PAV-866 derivatives act directly on viral particles to decrease infectivity. A) Concentrated VACV-LUC (equivalent to 3 MOI) was incubated in the presence (Condition 1) or absence (Condition 2) of concentrated PAV-164 or PAV-174 in a small volume at 37 °C for 1h. Both groups were diluted 75-fold, and compounds were added to the virus-only tubes resulting in two treatments (final concentrations 5 μM and 0.05 μM) for each compound in each condition. Both conditions included virus-only controls. The diluted virus-compound mixtures were added to cells for 1 h at 4 °C to allow viral adsorption. After removing the inoculum and washing, cells were incubated at 37 °C until harvest. Each treatment was tested in triplicate. B) Virus entry measured by luciferase assay. Bars represent the mean±SEM percent RLU of compound treatments with respect to virus only. C) Virus yield determined by plaque assay. Values plotted represent the mean±SEM percent virus yield of compound treatments with respect to virus only. For both B and C, black and gray bars represent Conditions 1 and 2 respectively. Statistical significance determined using the Holm-Sidak method, with alpha = 5.000%. Asterisks indicate p values < 0.05.

Fig. 4

Pre-treatment of cells with PAV-866 derivative can block VACV infection. (A) Schematic representation of the three treatment conditions tested. The incubation of cells with virus for 1 h at RT represents the viral adsorption step, and compounds (2 μM) were added at different time points pre and post adsorption as illustrated. (B) Virus yield (pfu/mL) at 24 h for all three treatments measured by plaque assay. The red line represents the input virus titer determined based upon AraC treatment titers from Condition 3. Bars represent average of two or more replicates±SEM.

Fig. 5

Reduced virus binding and membrane fusion of VACV in presence of PAV-866 derivative. (A) Percent YFP⁺ cells in the presence or absence of compound PAV-164 quantified by flow cytometry. Bars colored based upon treatment group: virus only (gray) and PAV-164 (orange).
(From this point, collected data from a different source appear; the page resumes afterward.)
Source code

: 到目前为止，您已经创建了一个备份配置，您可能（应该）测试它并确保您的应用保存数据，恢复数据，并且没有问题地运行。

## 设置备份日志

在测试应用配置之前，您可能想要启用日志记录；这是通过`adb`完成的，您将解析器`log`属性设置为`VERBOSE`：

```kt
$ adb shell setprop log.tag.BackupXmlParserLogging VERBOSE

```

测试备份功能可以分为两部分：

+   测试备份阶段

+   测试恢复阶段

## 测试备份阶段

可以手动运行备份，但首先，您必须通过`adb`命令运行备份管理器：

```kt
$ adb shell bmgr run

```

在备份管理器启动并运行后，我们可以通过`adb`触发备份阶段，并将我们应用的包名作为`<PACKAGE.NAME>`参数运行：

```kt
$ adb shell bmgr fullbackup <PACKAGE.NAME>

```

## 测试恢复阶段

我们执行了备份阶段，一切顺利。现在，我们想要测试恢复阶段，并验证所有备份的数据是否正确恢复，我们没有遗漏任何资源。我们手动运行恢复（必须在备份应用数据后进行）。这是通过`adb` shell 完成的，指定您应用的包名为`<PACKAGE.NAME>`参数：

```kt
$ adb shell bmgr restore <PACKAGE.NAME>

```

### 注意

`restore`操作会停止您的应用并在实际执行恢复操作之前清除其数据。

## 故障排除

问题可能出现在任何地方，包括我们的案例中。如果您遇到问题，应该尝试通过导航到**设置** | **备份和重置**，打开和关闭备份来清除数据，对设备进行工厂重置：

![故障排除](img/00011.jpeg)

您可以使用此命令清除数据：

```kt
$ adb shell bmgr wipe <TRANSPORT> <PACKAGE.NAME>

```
Values represent the average of two replicates±SEM. Statistical significance measured using one-way ANOVA and post-hoc Dunnet's multiple comparisons test. P values indicated within graph: * = p < 0.05, ** = p < 0.005 and ns = not significant. (B) Fusion of viral and cell membranes in the presence or absence of compound PAV-164 evaluated by flow cytometry-based detection of DiO⁺ cells. Histogram plots showing overlay of DiO intensity peaks in the presence (orange) and absence (gray) of three different concentrations of PAV-164. Peaks normalized to mode (y-axis), and the x-axis represents the intensity of DiO staining.

Fig. 6

PAV-866 derivative exhibits broad OPXV antiviral activity. HeLa cells were infected with four different OPXVs: VACV, CPXV, MPXV and Akhmeta virus for 24 h in the absence and presence of compound PAV-164. Virus yields (pfu/mL) determined by plaque assay. Bars represent the mean of three replicates±SEM.